The output of MD5 is 16 *bytes* (128 bits). I suppose that you are talking about an hexadecimal representation, hence as 32 *characters*. Thus, "16 characters" means "64 bits". You are considering MD5 with its output truncated to 64 bits.

MD5 accepts inputs up to *2*^{64} bits in length; assuming that MD5 behaves as a random function, this means that the *2*^{18446744073709551616} possible input strings will map more or less uniformly among the *2*^{64} outputs, hence the average number of candidates for a given output is about *2*^{18446744073709551552}, which is close to *10*^{5553023288523357112.95}.

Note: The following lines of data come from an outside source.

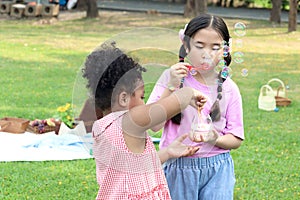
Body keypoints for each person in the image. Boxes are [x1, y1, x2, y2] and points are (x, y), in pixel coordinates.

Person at [81, 42, 207, 199]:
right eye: (141, 97)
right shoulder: (128, 121)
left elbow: (136, 166)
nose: (143, 104)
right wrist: (189, 92)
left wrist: (167, 153)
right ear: (123, 98)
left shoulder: (101, 126)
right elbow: (162, 109)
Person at [147, 14, 244, 199]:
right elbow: (153, 125)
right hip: (177, 166)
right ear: (186, 45)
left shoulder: (229, 88)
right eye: (199, 46)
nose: (206, 53)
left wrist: (213, 138)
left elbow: (236, 139)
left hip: (217, 169)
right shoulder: (171, 78)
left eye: (215, 47)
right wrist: (171, 87)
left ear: (224, 50)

However, if you consider that you can *find* at least one candidate, then this means that the space of possible passwords that you consider is much reduced. A rainbow table is a special kind of precomputed table which accepts a compact representation (at the expense of a relatively expensive lookup procedure), but if it covers *N* passwords, then this means that, at some point, someone could apply the hash function *N* times. In practice, this severely limits the size *N*. Assuming *N=2*^{60} (which means that the table builder had about one hundred NVidia GTX 580 GPU and could run them for six months; also, the table will use quite a lot of hard disks), then, on average, only 1/16th of 64-bit outputs have a matching password in the table. For those passwords which are in the table, there is a 93.75% probability that there is no other password in the table which leads to the same output; if you prefer, if you find a matching password, then you will find, on average, 0.0625 other candidates (i.e. most of the time, no other candidate).

In brief, the answer to your question depends on the size *N* of the space of possible passwords that you consider (those which were covered during rainbow table construction); but, in practice with Earth-based technology, if you can find *one* matching password for a 64-bit output, chances are that you will not be able to find another (although there are are really many others).